#### TO DO
Where the word "SHAJ" appears in a line below, copy the whole line.

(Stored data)

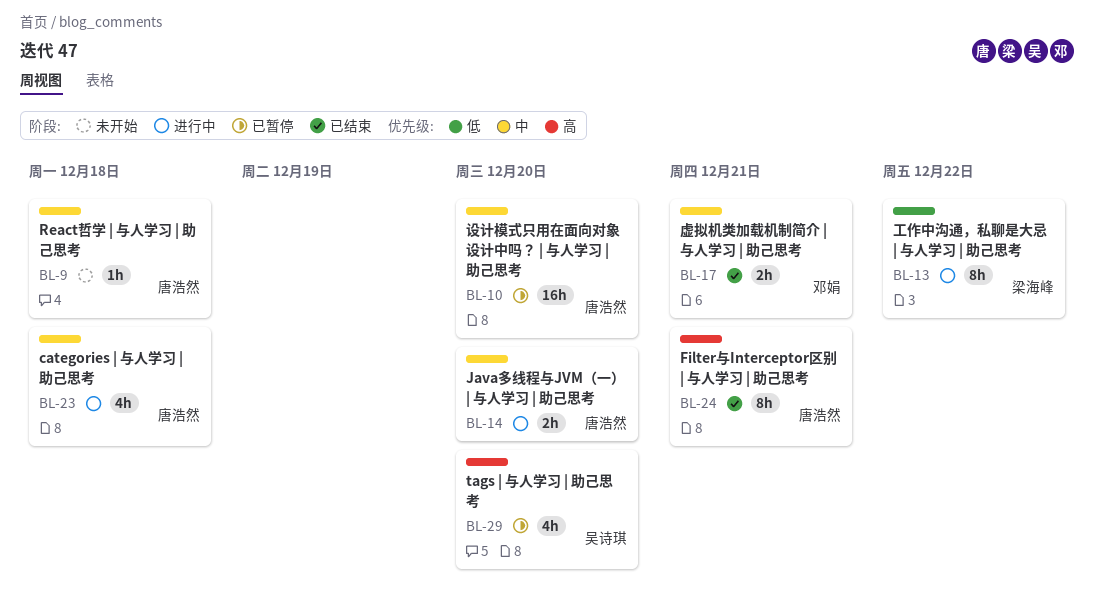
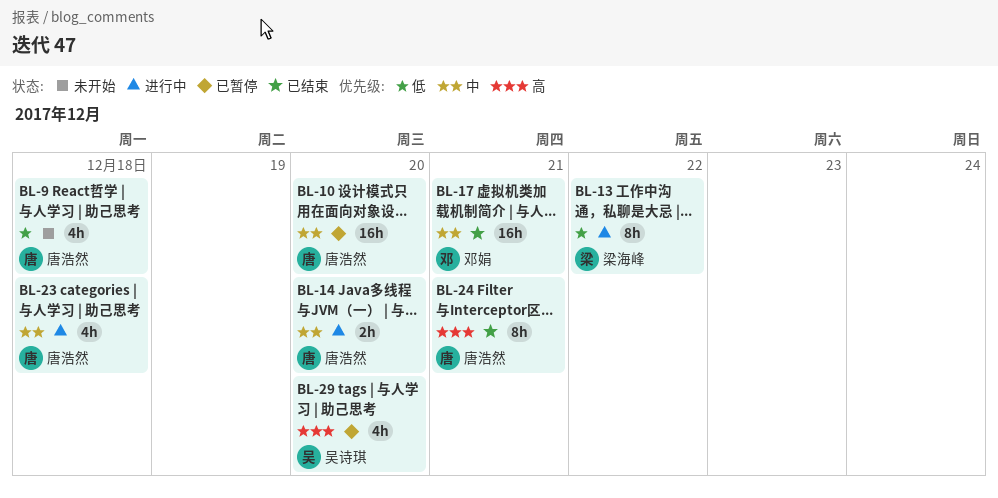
BL-9, priority: 中 -> 低
BL-9, estimate: 1h -> 4h
BL-17, estimate: 2h -> 16h

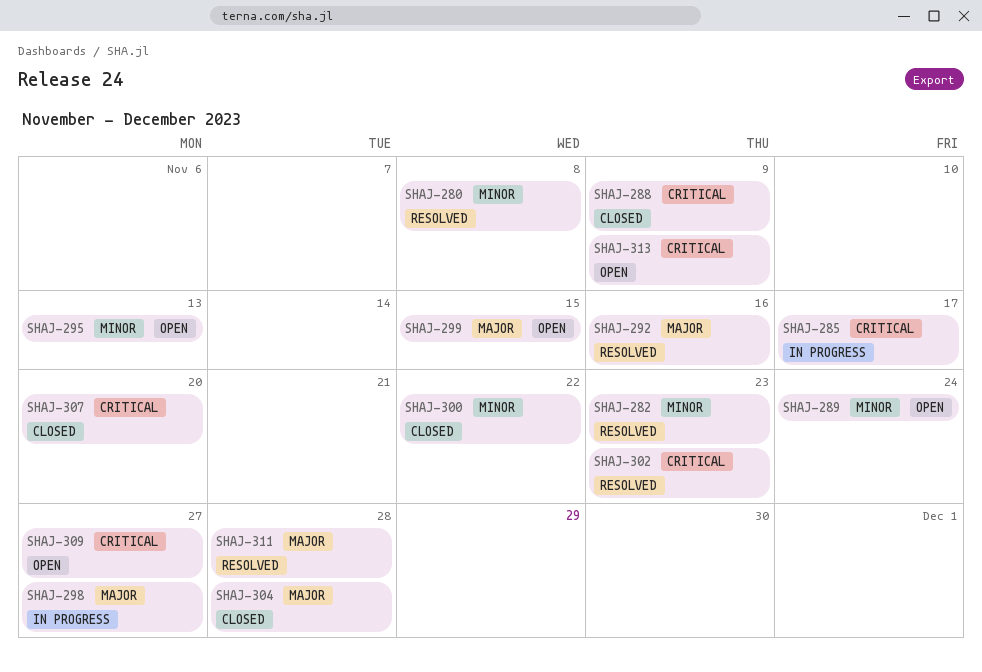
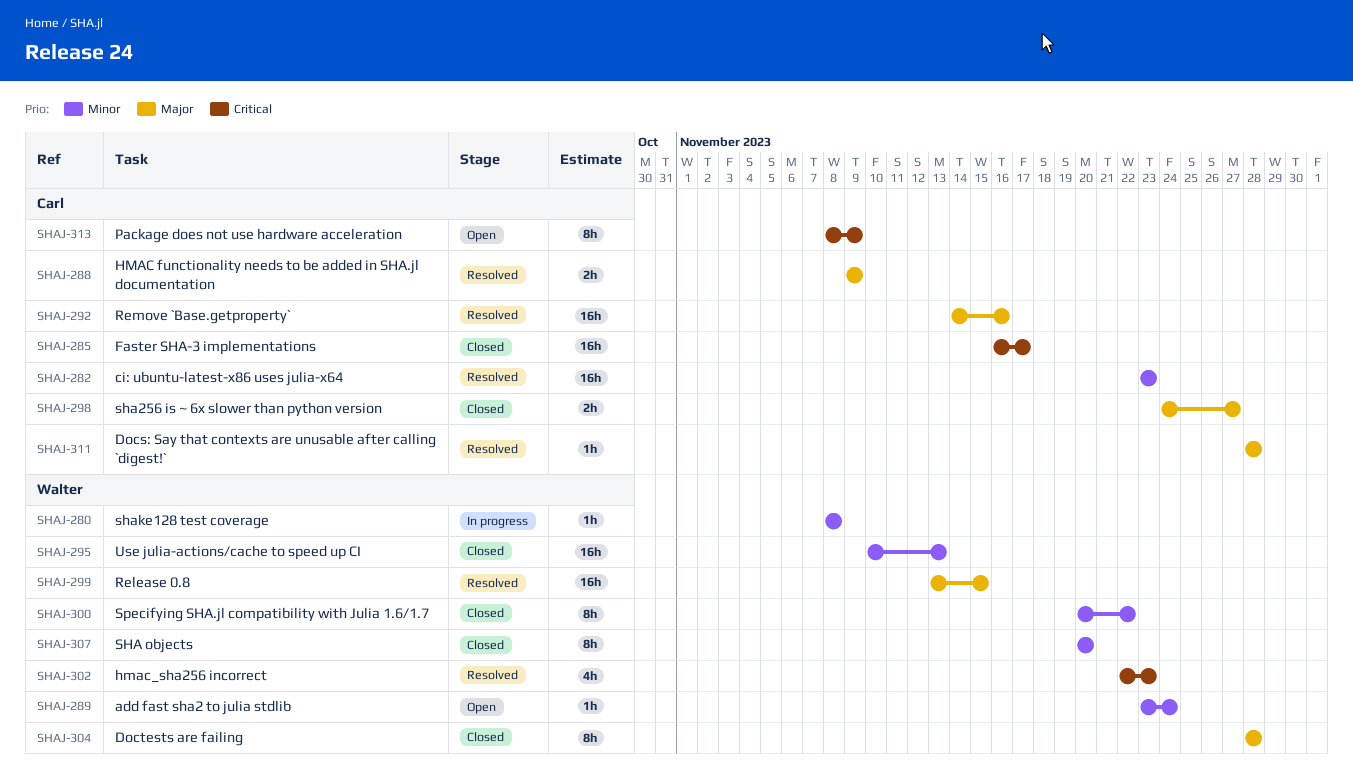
SHAJ-280, status: Resolved -> In progress
SHAJ-285, status: In progress -> Closed
SHAJ-288, status: Closed -> Resolved
SHAJ-288, priority: Critical -> Major
SHAJ-295, status: Open -> Closed
SHAJ-298, status: In progress -> Closed
SHAJ-299, status: Open -> Resolved
SHAJ-307, priority: Critical -> Minor
SHAJ-309: present -> none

#### RESULT OF THE TASK
SHAJ-280, status: Resolved -> In progress
SHAJ-285, status: In progress -> Closed
SHAJ-288, status: Closed -> Resolved
SHAJ-288, priority: Critical -> Major
SHAJ-295, status: Open -> Closed
SHAJ-298, status: In progress -> Closed
SHAJ-299, status: Open -> Resolved
SHAJ-307, priority: Critical -> Minor
SHAJ-309: present -> none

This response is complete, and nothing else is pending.